### [WHAT IS BEING ASKED]
In the records below, reproduce every line from the one containing "Group A (trees 1–10) (IFN2 (no estado))" through the end of the records, including both ends. Leave the pictures out of your answer.

(Images of data visualizations)
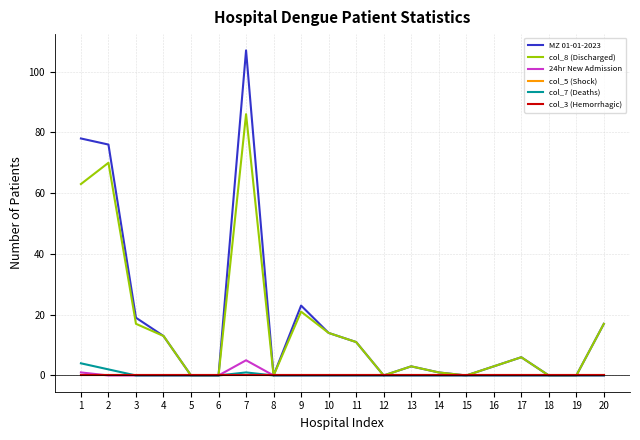

True or false: 24hr New Admission and col_8 (Discharged) intersect in this chart.

False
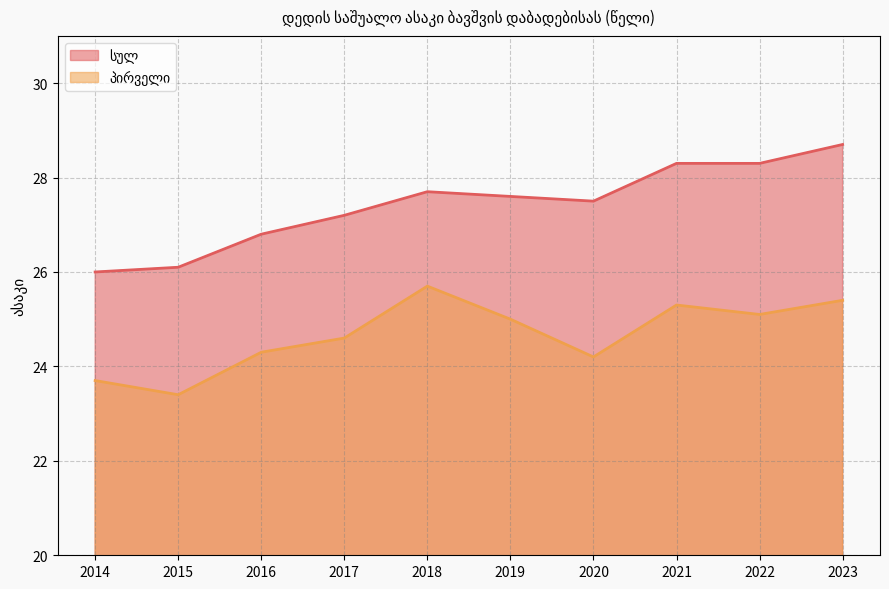

In სულ, how many points are lower than both neighbors (excluding endpoints)?

1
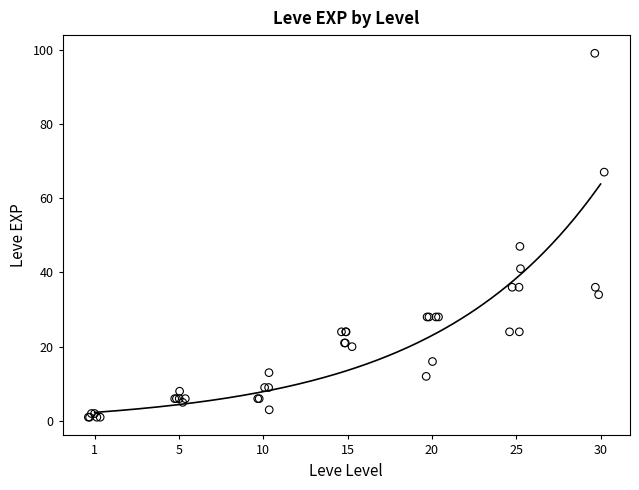

What Y value in the scatter plot is closest to 50?

47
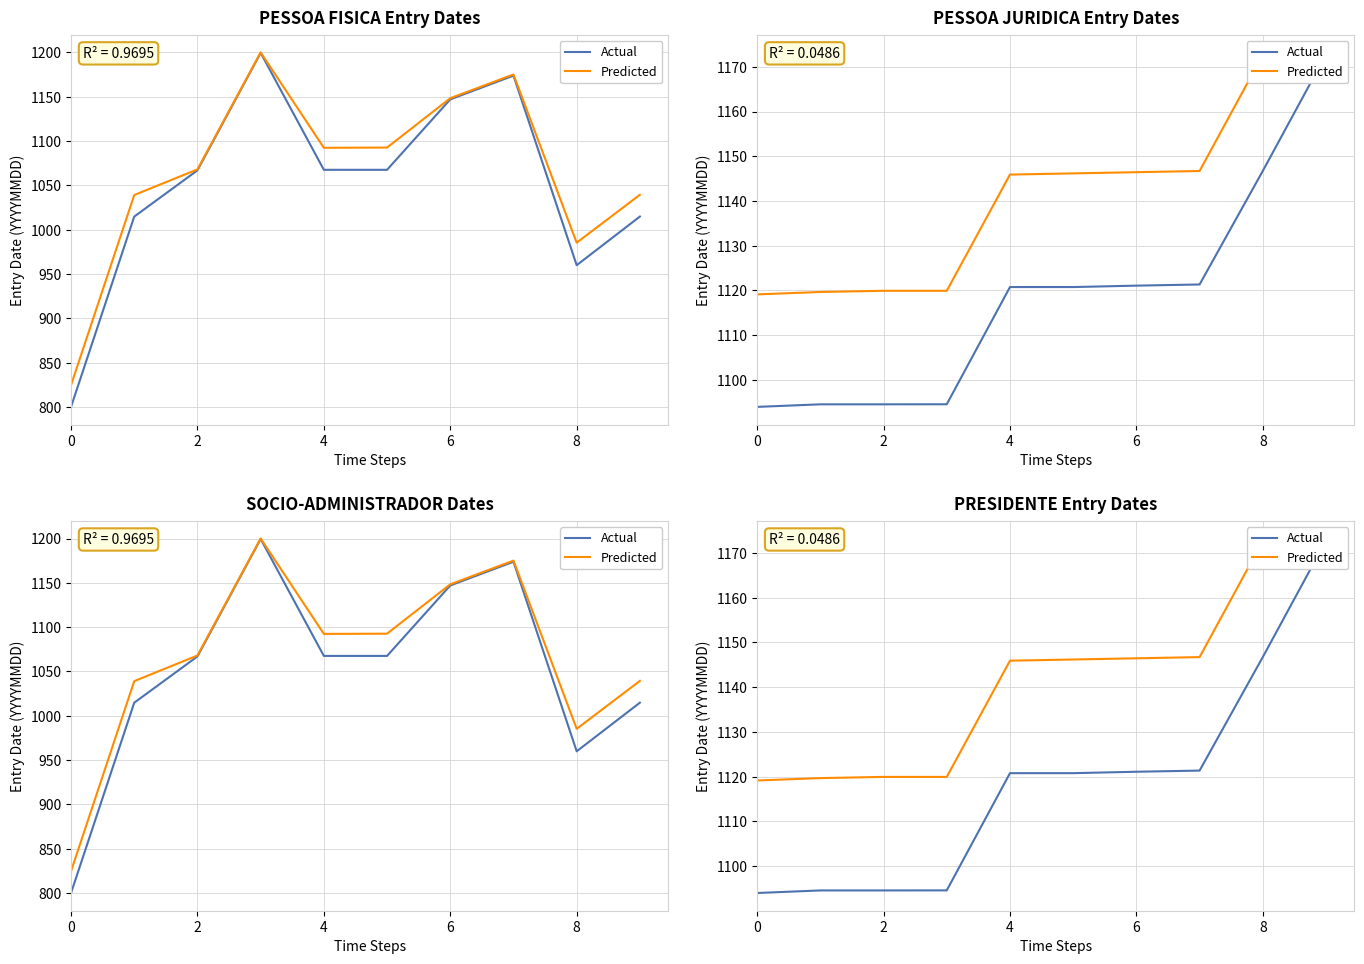

Read the Predicted value at 8.

1172.7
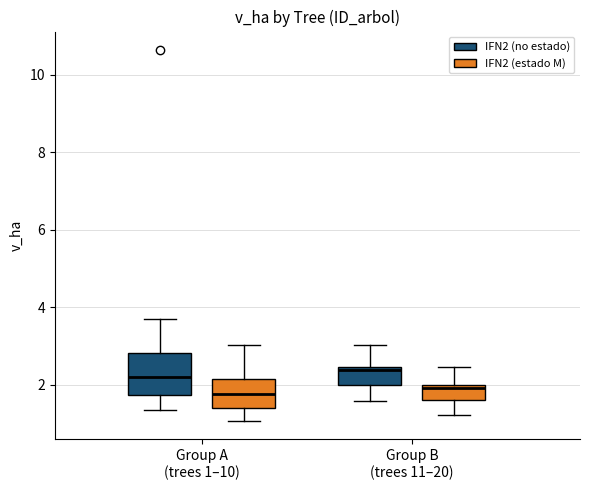

Which box is the tallest, from its lower edge to its upper edge?

Group A (trees 1–10) (IFN2 (no estado))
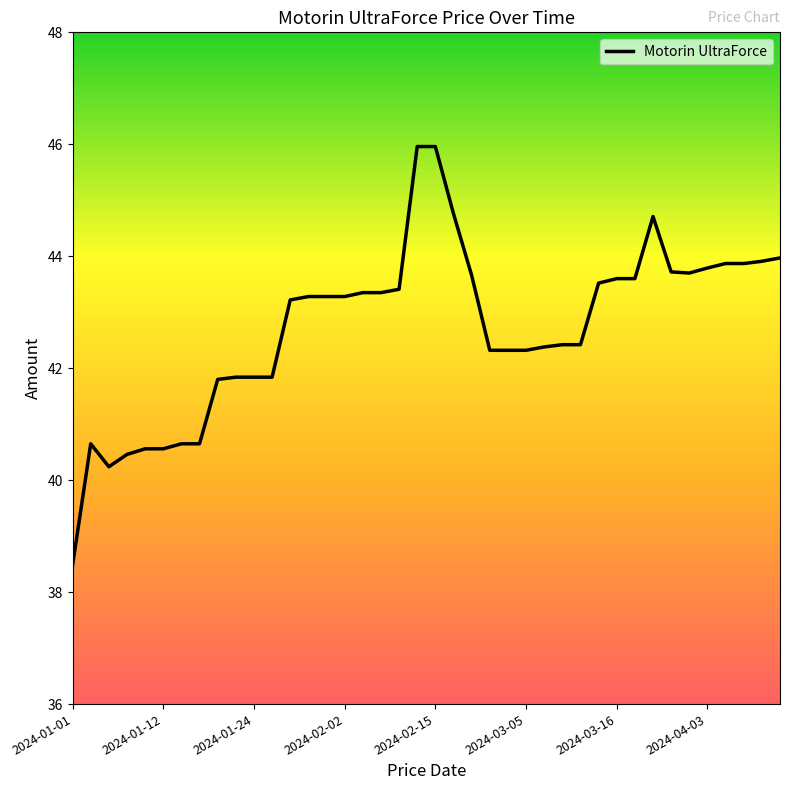

Does the chart have visible grid lines?

No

### [EXERCISE ANSWER]
Group A (trees 1–10) (IFN2 (no estado))

Does the chart have visible grid lines?

No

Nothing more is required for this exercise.